Publié dans Le Temps le 03 - 07 - 2020

S. Elie Kouaho Liazéré possède plusieurs cordes à son arc. Nous avons pris attache avec lui pour son côté dramaturge, d'autant plus qu'une de ses pièces, à savoir «La fille du Bistrot», a été présentée lors des dernières Journées théâtrales de Carthage, et que nous avons pu voir «Lumumba ou les martyrs du Pondoir», à l'occasion du Marché des Arts du Spectacle d'Abidjan (MASA 2020). Rencontre...
LE TEMPS : Vous êtes professeur de français. Alors que la plupart des profs de français optent pour la rédaction de romans, vous avez choisi la dramaturgie. Pourquoi ?
S. Elie Kouaho Liazéré : Oui, je suis professeur de français de formation, mais j'ai eu la chance de faire du théâtre avec des grands maîtres tels que les dramaturges et metteurs en scène ivoiriens Bernard Zadi Zaourou créateur du «Didiga moderne ou l'art de l'impensable», Kwahulé Koffi, le metteur en scène Kourouma Moussa, et côtoyé des acteurs de renom en l'occurrence Bienvenu Neba, Bitty Moro, Sijiri Bakaba, Matthieu Attawa, Albertine N'guessan, Ida Houe, Dr Jeanne Bana, Cyprien Touré, Aboubacar et Niangoran Porquet, créateur de la «Griotique», etc.
Aujourd'hui, je suis Inspecteur général de théâtre, professeur d'études théâtrales et cinématographiques au Département des Arts à l'UFR Information, Communication et Arts (UFRICA) à l'Université Félix Houphouët-Boigny de Cocody (Abidjan). Par ailleurs, je me suis essayé au roman à travers un ouvrage que j'ai intitulé « La légende du petit Pharaon » qui m'a sans doute valu le 2ème prix d'Excellence de littérature, en 2018, au niveau national, pas mal non pour un débutant !
Lorsque vos pièces sont mises en scène par d'autres avez-vous un droit de regard ou leur laissez-vous la liberté d'adaptation ?
En général, je laisse faire et n'interviens qu'à la fin du travail et à la demande du metteur en scène parce que, pour moi, la mise en scène est un art à part entière qui porte le savoir-faire, le ressenti, la culture et l'imaginaire du créateur qu'est l'interprète. Le travail qu'il entreprend relève de sa responsabilité. Responsabilité esthétique et organisatrice du spectacle. En effet, dès lors qu'il décide de créer la pièce, il lui revient de choisir les comédiens et d'utiliser les possibilités scéniques à sa disposition. Mais mon regard est toujours celui qui s'efforce d'oublier son propre texte pour mieux découvrir l'écriture scénique proposée. Celle-ci pouvant s'avérer enrichissante du point de vue artistique technique et idéologique pour le dramaturge.

##########

## Consigne A
Selon l'entretien, pourquoi S. Elie Kouaho Liazéré laisse-t-il faire les metteurs en scène et n'intervient-il qu'à la fin de leur travail ?
## Consigne B
Recopiez le passage de l'entretien qui commence aux mots « En général, je » et s'arrête après les mots « pour le dramaturge. ».
## Consigne C
Indiquez si chacune des affirmations suivantes concorde avec l'entretien, en répondant par oui ou par non et en citant les mots exacts qui le montrent : (i) la pièce « La fille du Bistrot » a été présentée lors des dernières Journées théâtrales de Carthage ; (ii) le roman « La légende du petit Pharaon » a valu à son auteur un premier prix ; (iii) il intervient dès le début du travail du metteur en scène.

##########

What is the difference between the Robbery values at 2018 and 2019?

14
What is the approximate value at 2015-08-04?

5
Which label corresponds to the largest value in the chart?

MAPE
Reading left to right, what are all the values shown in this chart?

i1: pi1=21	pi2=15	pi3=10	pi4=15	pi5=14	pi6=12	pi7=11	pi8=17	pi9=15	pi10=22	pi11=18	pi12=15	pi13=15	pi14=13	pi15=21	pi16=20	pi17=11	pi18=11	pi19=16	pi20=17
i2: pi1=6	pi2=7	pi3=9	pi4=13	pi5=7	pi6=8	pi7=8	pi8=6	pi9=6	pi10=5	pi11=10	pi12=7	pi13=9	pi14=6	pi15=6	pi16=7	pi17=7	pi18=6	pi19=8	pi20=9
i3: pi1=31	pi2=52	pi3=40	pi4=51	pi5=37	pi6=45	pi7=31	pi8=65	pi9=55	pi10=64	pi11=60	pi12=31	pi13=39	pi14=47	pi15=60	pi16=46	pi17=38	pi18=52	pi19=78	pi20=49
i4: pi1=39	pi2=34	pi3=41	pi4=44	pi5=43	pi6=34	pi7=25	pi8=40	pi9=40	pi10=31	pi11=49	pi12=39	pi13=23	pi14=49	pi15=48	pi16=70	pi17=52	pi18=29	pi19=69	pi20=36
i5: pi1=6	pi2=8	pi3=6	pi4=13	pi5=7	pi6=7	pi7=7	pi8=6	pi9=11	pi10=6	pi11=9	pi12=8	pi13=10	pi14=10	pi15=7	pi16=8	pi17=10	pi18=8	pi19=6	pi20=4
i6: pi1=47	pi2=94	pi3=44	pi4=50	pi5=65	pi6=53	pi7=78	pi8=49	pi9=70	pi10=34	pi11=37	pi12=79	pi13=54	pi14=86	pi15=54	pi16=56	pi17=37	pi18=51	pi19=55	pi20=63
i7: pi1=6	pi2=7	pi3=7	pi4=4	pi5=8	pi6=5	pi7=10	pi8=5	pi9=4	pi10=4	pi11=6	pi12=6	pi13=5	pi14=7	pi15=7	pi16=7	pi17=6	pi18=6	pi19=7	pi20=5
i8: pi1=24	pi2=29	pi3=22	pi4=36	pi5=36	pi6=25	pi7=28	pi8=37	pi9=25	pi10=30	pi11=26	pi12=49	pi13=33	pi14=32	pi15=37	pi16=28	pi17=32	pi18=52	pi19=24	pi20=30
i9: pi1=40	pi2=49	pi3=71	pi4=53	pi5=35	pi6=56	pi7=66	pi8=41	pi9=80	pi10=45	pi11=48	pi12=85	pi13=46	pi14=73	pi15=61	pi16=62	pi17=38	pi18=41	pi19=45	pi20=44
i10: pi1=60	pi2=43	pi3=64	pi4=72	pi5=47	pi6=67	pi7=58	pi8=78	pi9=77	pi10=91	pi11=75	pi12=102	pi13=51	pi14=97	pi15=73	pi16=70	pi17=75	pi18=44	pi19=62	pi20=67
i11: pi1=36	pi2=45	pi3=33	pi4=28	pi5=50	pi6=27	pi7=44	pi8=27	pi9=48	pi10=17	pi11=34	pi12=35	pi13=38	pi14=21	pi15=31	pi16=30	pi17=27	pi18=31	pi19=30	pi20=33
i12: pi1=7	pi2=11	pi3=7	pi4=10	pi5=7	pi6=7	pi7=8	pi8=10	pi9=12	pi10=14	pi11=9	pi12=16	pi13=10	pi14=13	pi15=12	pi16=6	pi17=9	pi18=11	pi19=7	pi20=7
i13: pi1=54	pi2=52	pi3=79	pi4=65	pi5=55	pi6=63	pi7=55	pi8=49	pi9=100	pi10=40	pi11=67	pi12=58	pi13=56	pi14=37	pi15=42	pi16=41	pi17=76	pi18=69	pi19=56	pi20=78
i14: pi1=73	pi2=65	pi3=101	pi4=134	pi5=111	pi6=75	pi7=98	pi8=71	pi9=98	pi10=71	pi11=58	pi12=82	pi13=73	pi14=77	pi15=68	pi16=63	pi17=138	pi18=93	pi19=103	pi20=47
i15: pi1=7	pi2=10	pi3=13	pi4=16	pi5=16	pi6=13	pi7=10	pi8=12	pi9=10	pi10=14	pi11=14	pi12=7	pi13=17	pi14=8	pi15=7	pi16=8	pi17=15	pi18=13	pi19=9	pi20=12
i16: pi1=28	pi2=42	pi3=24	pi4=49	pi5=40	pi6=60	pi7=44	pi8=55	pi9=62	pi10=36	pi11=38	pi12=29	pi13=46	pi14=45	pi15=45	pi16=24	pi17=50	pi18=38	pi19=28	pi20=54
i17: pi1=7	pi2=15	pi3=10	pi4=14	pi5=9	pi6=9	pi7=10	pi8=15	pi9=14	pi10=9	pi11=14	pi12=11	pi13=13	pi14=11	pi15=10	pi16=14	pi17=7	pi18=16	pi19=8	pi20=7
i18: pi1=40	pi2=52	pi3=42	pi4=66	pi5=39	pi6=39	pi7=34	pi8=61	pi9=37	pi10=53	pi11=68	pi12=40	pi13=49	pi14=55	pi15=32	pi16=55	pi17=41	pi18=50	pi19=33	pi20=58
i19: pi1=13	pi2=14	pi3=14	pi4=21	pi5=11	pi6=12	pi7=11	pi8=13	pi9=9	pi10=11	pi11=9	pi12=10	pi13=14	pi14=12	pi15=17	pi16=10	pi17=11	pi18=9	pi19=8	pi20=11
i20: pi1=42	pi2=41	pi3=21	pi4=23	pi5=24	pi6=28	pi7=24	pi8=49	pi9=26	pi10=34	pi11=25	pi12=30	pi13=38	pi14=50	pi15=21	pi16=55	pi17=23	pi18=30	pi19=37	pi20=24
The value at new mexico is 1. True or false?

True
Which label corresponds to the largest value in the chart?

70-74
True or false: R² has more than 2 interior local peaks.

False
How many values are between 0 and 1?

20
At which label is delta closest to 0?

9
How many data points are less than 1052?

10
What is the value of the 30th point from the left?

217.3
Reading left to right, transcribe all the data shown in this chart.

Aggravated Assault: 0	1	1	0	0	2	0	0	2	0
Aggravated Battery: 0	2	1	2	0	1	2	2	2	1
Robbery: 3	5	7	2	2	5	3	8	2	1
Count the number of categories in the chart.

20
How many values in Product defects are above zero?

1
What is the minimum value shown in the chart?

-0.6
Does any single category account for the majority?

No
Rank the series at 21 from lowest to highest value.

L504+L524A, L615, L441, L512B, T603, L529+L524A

##########

## Réponse A
Pour lui, la mise en scène est un art à part entière qui porte le savoir-faire, le ressenti, la culture et l'imaginaire de l'interprète, considéré comme un créateur. Le travail du metteur en scène relève de sa responsabilité esthétique et organisatrice. C'est donc à lui de choisir les comédiens et d'utiliser les possibilités scéniques dont il dispose.

## Réponse B
En général, je laisse faire et n'interviens qu'à la fin du travail et à la demande du metteur en scène parce que, pour moi, la mise en scène est un art à part entière qui porte le savoir-faire, le ressenti, la culture et l'imaginaire du créateur qu'est l'interprète. Le travail qu'il entreprend relève de sa responsabilité. Responsabilité esthétique et organisatrice du spectacle. En effet, dès lors qu'il décide de créer la pièce, il lui revient de choisir les comédiens et d'utiliser les possibilités scéniques à sa disposition. Mais mon regard est toujours celui qui s'efforce d'oublier son propre texte pour mieux découvrir l'écriture scénique proposée. Celle-ci pouvant s'avérer enrichissante du point de vue artistique technique et idéologique pour le dramaturge.

## Réponse C
(i) Oui : « a été présentée lors des dernières Journées théâtrales de Carthage ».
(ii) Non : « qui m'a sans doute valu le 2ème prix d'Excellence de littérature, en 2018, au niveau national ».
(iii) Non : « je laisse faire et n'interviens qu'à la fin du travail et à la demande du metteur en scène ».